À une Femme - Renée Vivien
Tendre à qui te lapide et mortelle à qui t’aime,
Faisant de l’attitude un frisson de poème,
O Femme dont la grâce enfantine et suprême
Triomphe dans la fange et les pleurs et le sang,
Tu n’aimes que la main qui meurtrit ta faiblesse,
La parole qui trompe et le baiser qui blesse,
L’antique préjugé qui meurt avec noblesse
Et le désir d’un jour qui sourit en passant.
Férocité passive, âme légère et douce,
Pour t’attirer, il faut que le geste repousse :
Ta chair inerte appelle, en râlant, la secousse
Et l’effort sans beauté du mâle triomphant.
Esclave du hasard, des choses et de l’heure,
Être ondoyant, en qui rien de vrai ne demeure,
Tu n’accueilles jamais la passion qui pleure
Ni l’amour qui languit sous ton regard d’enfant.
Le baume du banal et le fard du factice,
L’absurdité des lois, la vanité du vice
Et l’amant dont l’orgueil contente ton caprice,
Suffisent à ton cœur sans rêve et sans espoir.

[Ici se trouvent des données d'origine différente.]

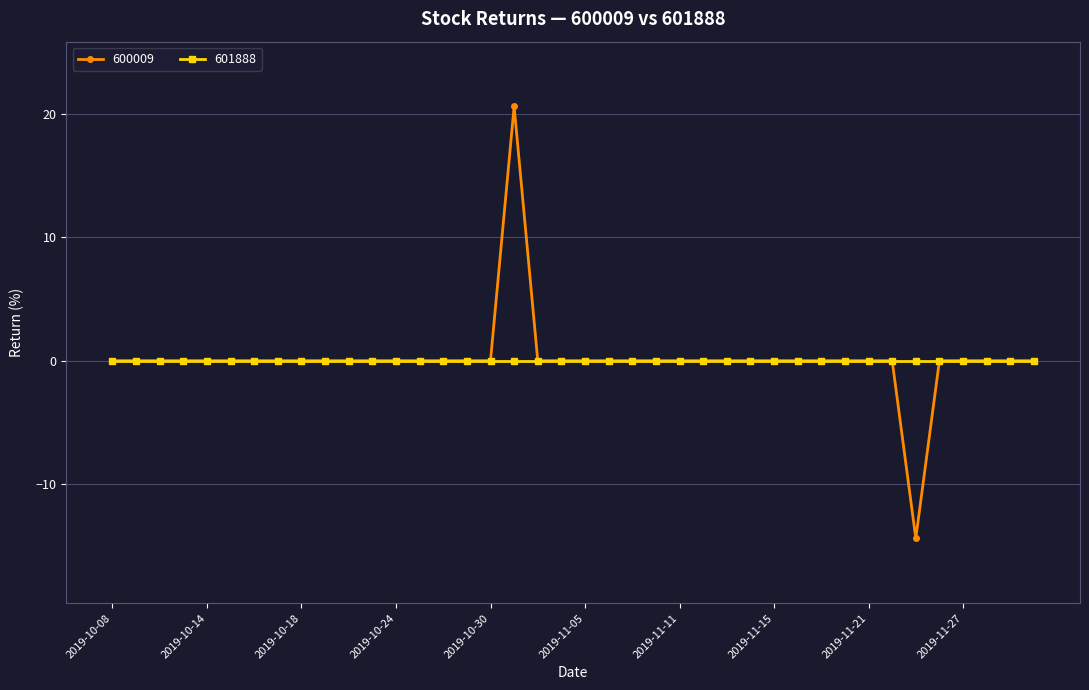

What is the greatest value displayed?

20.6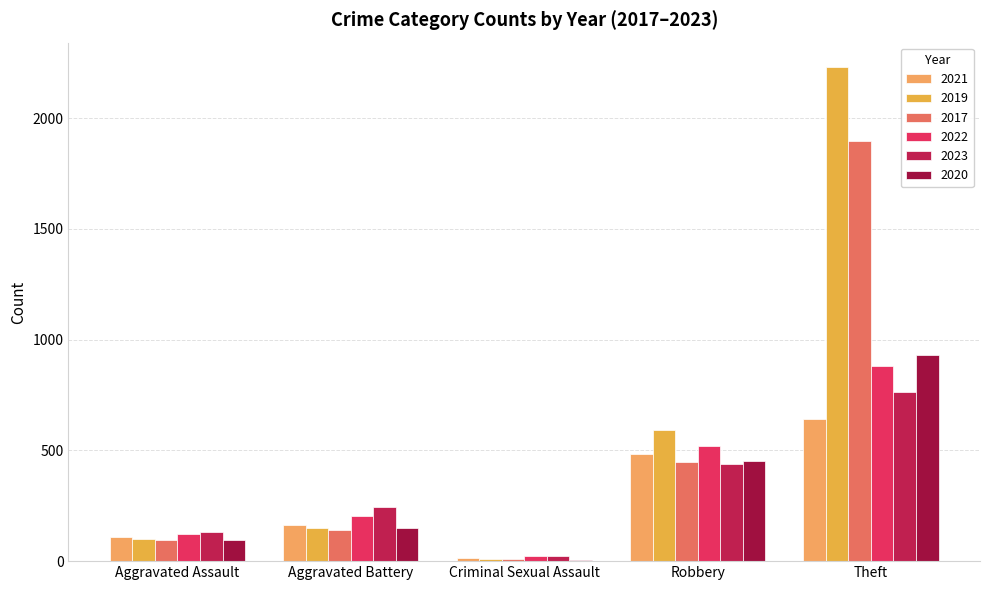

Which series has the largest total across all categories?

2019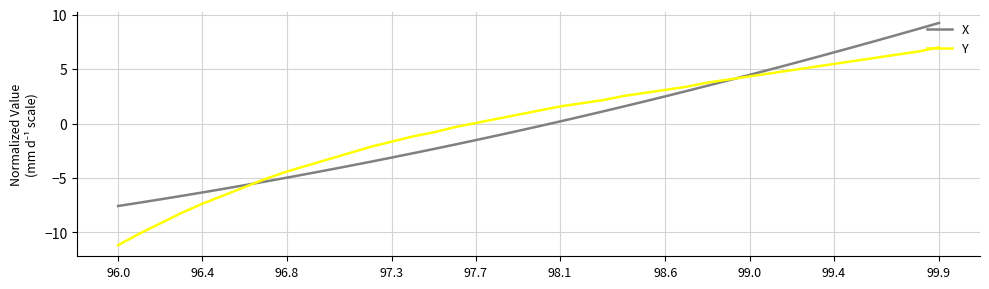

Rank the series by their maximum value, from highest to lowest.

X, Y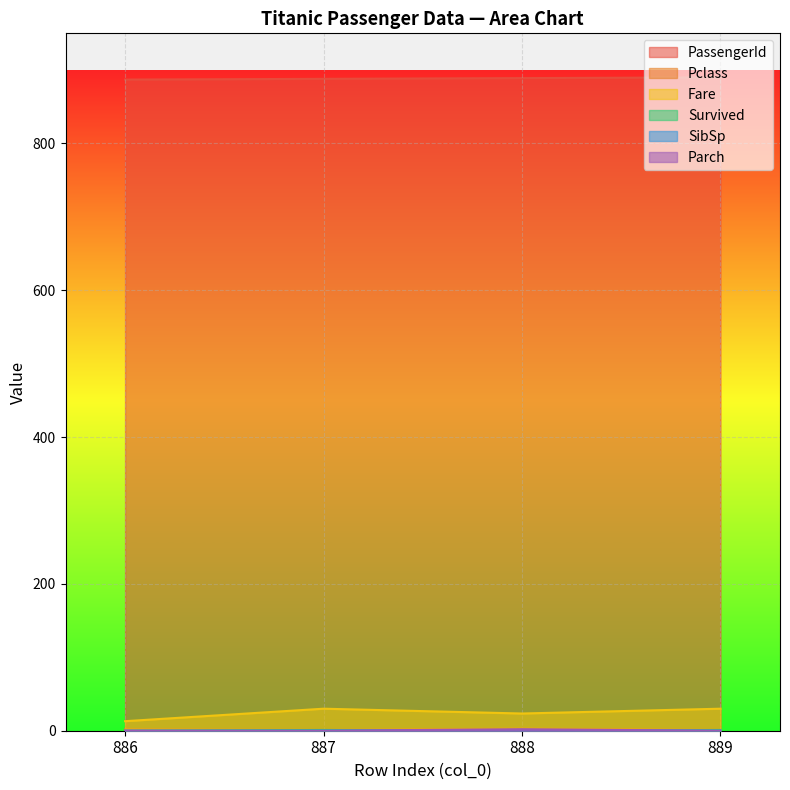

At which category does Pclass reach its first local valley?

887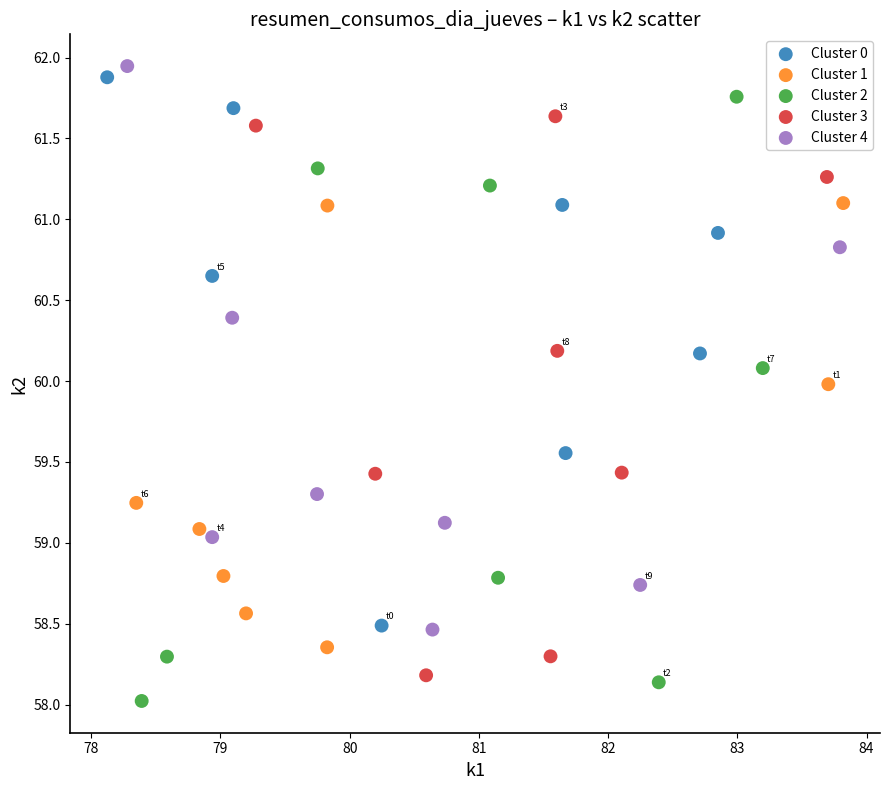

Which series has the widest spread of Y values?

Cluster 2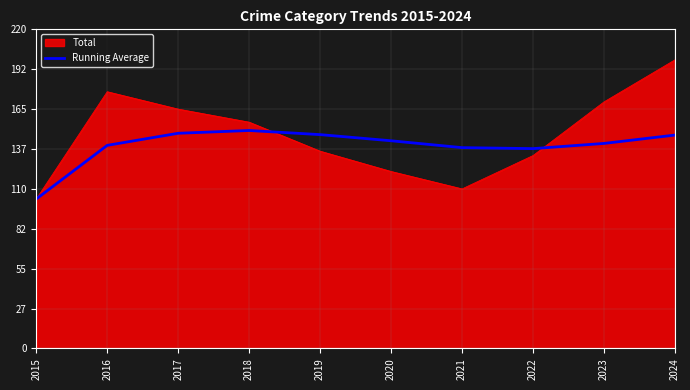

Which series changed the most between 2018 and 2019?

Total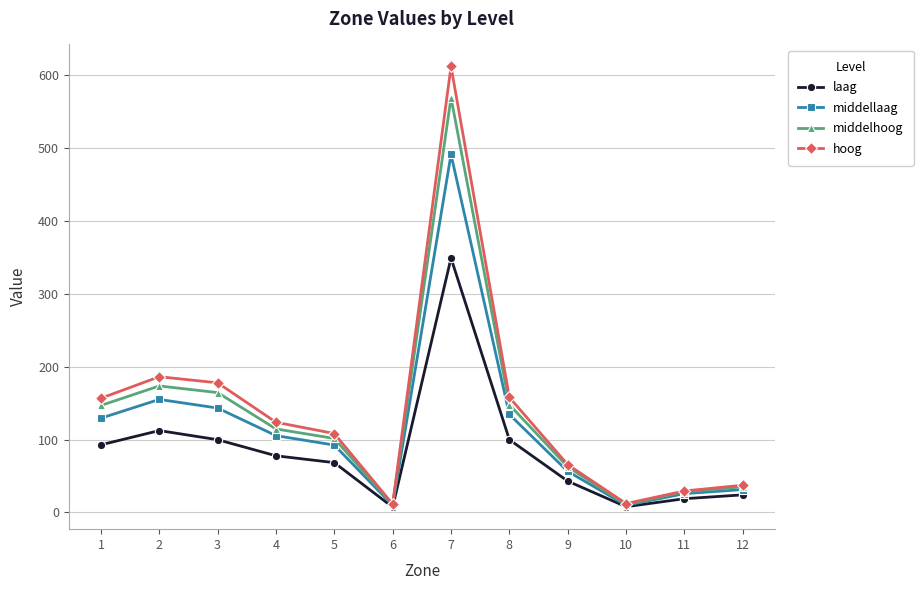

The value of laag at 5 is 68.4. True or false?

True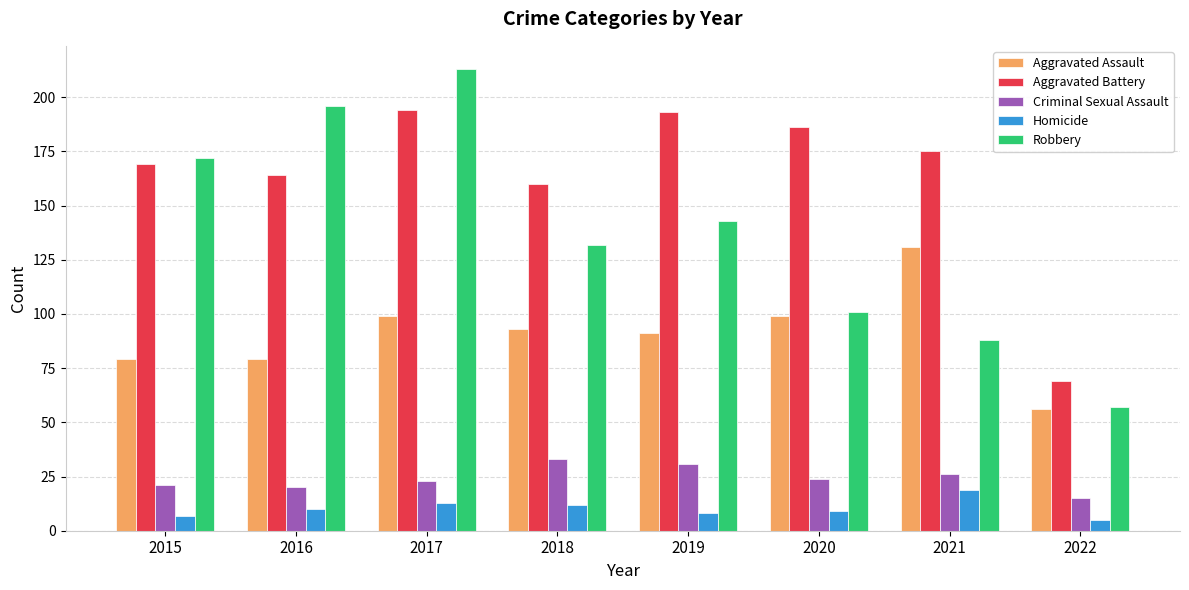

Rank the series by their maximum value, from highest to lowest.

Robbery, Aggravated Battery, Aggravated Assault, Criminal Sexual Assault, Homicide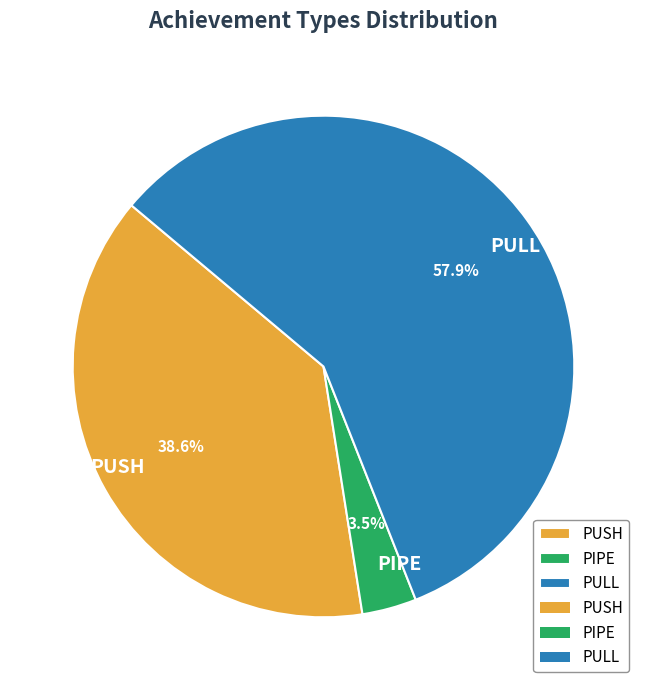

Rank the categories by value from highest to lowest.

PULL, PUSH, PIPE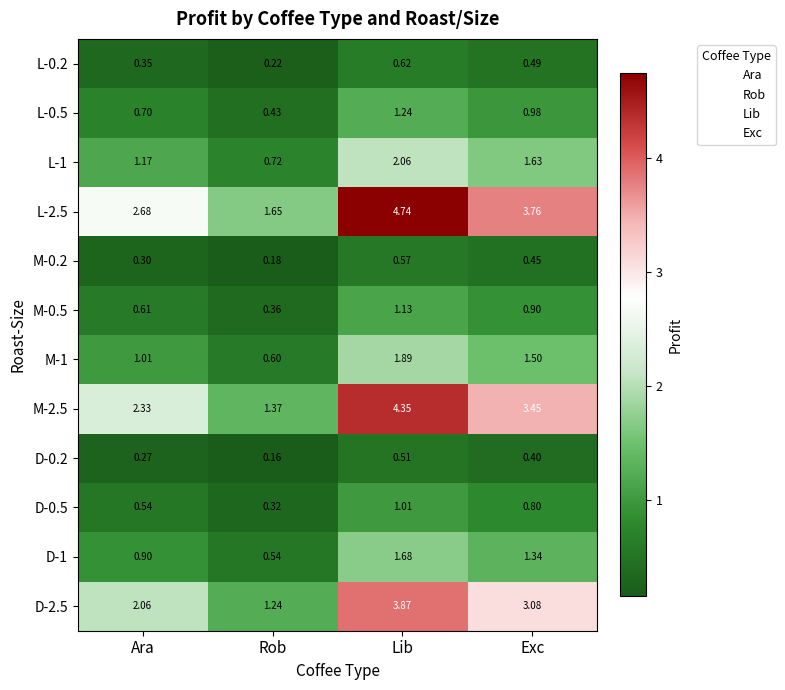

Rank the categories by D-1 value from highest to lowest.

Lib, Exc, Ara, Rob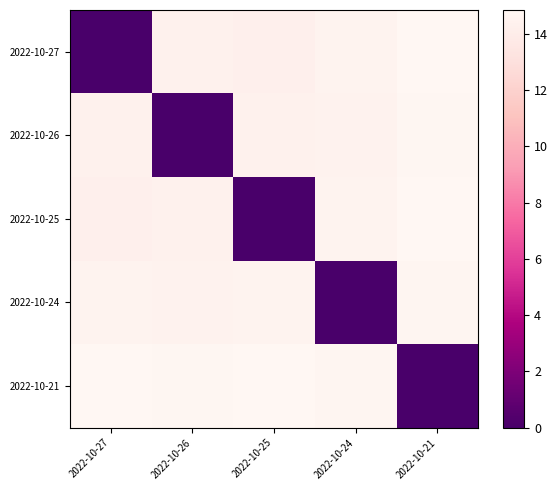

Which series has the widest spread of values?

2022-10-25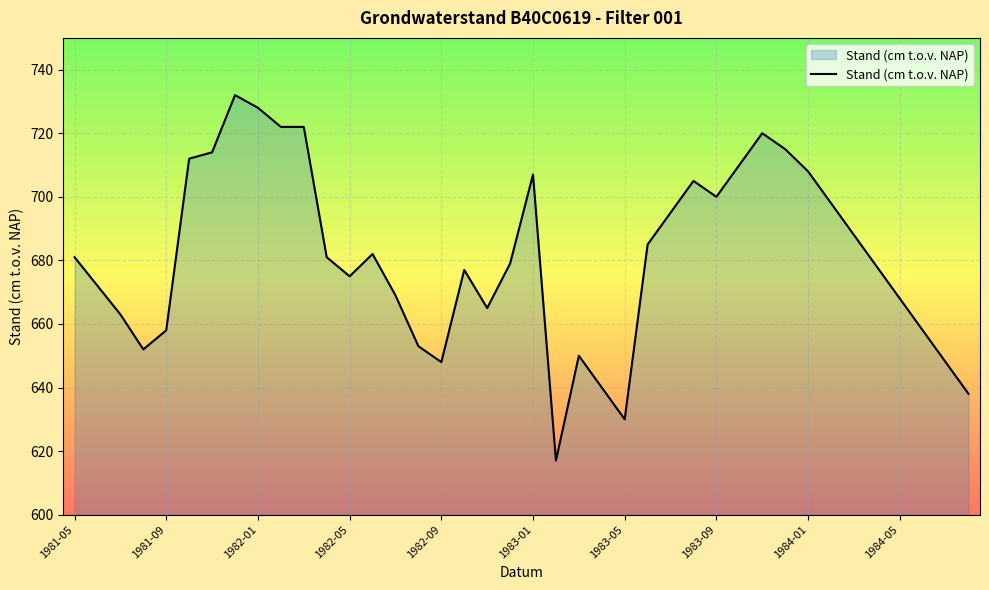

What is the difference between the maximum and minimum values?

115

Jamais tu ne t’éprends de la grâce d’un songe,
D’un reflet dont le charme expirant se prolonge,
D’un écho dans lequel le souvenir se plonge,
Jamais tu ne pâlis à l’approche du soir.
Publié en 1902 dans le recueil Cendres et Poussières
Renée Vivien, née Pauline Mary Tarn à Londres en 1877, incarne la figure paradoxale d’une poétesse britannique écrivant en français, dont l’œuvre sulfureuse et lyrique défia les conventions de la Belle Époque. Héritière d’une fortune familiale, elle fuit l’Angleterre victorienne à 23 ans pour s’établir à Paris, où elle forge son pseudonyme et explore sans tabou les amours saphiques. Son poème À une Femme (1902), extrait du recueil Cendres et Poussières, dépeint une vision cruelle de la féminité à travers un lyrisme acéré : « Tendre à qui te lapide et mortelle à qui t’aime ». Ces vers, mêlant admiration et désillusion, cristallisent sa révolte contre l’hypocrisie des rôles genrés, tout en révélant sa propre ambivalence amoureuse – elle qui vécut des passions tumultueuses avec Natalie Clifford Barney et la baronne Hélène de Zuylen. Marquée par l’influence de Sapho qu’elle traduisit, Vivien transforme la douleur des ruptures et la quête d’absolu en une poésie sombre et sensuelle, oscillant entre « agonie et amour ». Morte à 32 ans après une vie d’ excès et de créativité fulgurante, elle laisse une œuvre où l’érotisme se teinte de mysticisme, faisant d’elle une voix inclassable du symbolisme finissant.